Many countries' national airlines operate services to Taipei using a different name and livery. For example, British Airways has never flown between London and Taipei, but its now defunct subsidiary, 'British Asia Airways' did, with Chinese characters on their aircraft's tailfins instead of BA's Union Jack. Australian carrier Qantas had a subsidiary called Australia Asia Airlines, which flew between Sydney and Taipei, but now operates flights to the island as a code share with EVA Air.

Before the completion of the second runway at New Tokyo International Airport (now Narita International Airport) near Tokyo, Japan, airlines from Taiwan were required to fly to Tokyo International Airport (commonly known as Haneda Airport) in Ota, Tokyo in order not to offend the airlines from the People's Republic of China that flew to the airport in Narita. Also, Japan Air Lines set up a subsidiary called Japan Asia Airways for flights to Taiwan.
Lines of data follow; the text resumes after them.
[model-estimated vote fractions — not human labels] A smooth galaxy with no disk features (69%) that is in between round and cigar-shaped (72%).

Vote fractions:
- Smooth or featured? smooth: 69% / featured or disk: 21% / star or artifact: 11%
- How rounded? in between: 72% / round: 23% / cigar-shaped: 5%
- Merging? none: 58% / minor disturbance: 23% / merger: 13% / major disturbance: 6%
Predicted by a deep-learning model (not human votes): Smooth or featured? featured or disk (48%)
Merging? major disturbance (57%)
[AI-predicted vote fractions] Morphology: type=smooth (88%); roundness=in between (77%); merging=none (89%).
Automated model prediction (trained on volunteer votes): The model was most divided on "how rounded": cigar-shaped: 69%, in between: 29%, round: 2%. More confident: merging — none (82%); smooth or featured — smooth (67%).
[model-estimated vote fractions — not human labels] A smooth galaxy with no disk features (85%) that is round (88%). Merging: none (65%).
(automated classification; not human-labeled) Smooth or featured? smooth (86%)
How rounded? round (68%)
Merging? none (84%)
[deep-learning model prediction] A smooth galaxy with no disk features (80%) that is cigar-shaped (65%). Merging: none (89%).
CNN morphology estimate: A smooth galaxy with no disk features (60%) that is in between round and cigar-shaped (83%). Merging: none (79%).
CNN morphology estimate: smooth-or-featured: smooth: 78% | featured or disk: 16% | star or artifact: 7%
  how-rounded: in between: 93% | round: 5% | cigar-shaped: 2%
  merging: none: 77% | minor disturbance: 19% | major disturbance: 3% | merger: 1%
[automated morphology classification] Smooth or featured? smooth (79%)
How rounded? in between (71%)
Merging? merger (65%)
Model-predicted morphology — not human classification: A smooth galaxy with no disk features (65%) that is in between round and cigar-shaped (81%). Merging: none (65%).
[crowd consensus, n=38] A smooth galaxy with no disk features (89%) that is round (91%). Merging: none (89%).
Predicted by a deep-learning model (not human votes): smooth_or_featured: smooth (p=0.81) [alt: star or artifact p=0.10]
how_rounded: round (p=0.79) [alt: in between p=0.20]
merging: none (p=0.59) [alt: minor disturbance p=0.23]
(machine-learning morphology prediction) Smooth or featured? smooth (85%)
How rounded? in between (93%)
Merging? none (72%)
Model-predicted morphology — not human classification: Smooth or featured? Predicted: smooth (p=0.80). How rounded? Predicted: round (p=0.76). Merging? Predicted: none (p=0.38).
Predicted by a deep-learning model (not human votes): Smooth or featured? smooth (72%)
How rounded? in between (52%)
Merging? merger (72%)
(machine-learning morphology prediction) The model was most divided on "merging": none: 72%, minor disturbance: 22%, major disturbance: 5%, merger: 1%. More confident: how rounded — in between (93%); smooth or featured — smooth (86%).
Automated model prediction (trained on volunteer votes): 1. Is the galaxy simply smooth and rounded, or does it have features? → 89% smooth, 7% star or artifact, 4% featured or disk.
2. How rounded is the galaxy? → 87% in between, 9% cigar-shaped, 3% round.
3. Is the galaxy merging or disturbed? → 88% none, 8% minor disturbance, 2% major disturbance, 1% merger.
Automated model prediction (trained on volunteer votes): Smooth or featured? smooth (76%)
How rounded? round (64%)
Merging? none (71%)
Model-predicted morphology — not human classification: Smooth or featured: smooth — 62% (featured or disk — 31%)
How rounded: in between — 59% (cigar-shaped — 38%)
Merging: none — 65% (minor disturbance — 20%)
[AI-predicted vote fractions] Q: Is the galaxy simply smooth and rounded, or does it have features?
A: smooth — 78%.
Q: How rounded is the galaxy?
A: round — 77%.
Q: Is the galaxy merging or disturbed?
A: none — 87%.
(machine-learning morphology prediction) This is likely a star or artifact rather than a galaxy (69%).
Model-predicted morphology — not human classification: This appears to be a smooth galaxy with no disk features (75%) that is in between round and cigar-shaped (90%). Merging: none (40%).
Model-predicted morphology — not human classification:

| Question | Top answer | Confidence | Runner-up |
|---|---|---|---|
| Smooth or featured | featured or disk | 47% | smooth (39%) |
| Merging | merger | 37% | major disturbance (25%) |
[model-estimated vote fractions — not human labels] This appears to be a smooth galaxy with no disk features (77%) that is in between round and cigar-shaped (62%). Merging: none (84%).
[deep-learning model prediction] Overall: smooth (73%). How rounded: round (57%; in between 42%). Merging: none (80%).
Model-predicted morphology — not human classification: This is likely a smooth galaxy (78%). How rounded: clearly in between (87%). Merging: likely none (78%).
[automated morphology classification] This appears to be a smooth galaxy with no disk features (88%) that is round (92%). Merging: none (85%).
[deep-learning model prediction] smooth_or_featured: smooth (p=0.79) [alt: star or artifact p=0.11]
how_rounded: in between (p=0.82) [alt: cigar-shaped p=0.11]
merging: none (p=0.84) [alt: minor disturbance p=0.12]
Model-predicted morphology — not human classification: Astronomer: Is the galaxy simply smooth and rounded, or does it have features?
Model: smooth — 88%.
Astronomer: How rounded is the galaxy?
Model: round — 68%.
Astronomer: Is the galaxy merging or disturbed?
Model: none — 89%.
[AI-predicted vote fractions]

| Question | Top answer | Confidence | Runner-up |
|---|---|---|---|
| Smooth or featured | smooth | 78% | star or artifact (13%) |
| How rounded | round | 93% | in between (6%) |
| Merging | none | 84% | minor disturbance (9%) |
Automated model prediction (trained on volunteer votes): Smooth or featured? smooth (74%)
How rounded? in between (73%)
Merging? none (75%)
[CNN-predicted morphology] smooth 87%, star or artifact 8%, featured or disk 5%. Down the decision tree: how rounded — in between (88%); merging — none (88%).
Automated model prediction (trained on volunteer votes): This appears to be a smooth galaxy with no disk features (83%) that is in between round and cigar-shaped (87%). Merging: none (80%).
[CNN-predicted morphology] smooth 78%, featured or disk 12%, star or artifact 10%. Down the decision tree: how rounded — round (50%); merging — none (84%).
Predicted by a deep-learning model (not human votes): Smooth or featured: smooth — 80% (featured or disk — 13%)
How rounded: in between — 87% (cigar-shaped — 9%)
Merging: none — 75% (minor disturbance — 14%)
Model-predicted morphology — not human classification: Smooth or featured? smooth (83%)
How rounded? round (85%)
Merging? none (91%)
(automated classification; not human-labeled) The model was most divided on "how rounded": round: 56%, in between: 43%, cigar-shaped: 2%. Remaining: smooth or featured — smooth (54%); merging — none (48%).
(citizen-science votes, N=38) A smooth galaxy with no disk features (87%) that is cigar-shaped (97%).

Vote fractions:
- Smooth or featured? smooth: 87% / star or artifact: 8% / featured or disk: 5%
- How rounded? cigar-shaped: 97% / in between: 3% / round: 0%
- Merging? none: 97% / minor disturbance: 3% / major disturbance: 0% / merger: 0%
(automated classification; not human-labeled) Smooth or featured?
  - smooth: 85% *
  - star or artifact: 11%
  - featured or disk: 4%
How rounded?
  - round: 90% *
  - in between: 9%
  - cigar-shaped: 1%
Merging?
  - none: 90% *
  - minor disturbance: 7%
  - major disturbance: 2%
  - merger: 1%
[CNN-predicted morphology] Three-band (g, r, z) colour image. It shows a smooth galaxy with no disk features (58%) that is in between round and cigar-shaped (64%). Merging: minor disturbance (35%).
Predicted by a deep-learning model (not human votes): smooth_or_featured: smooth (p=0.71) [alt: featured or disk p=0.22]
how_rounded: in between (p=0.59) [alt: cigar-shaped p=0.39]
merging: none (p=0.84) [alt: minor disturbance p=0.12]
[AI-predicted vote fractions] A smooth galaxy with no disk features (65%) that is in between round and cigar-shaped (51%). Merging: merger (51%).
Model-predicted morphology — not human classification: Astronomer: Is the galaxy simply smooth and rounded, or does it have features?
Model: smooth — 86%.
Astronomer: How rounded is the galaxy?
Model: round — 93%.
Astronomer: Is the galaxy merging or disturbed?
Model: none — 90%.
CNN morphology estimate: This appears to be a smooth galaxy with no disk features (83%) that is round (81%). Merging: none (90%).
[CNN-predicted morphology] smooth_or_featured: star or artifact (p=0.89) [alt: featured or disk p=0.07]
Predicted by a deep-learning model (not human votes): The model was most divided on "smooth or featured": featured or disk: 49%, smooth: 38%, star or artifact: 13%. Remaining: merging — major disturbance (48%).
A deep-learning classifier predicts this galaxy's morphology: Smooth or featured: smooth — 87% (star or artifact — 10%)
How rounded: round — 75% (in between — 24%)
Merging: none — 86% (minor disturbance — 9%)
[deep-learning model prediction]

International dialling codes are assigned by the International Telecommunication Union (ITU) to its member states and their dependencies. However, as the ROC was not an ITU member state, it had to be allocated the code 886 unofficially, with the ITU listing the code as 'reserved'. The PRC does not recognise the 886 country code, although it does recognise those allocated to Hong Kong and Macau. Instead it has reserved part of its numbering plan for calls to Taiwan, using the prefix 06.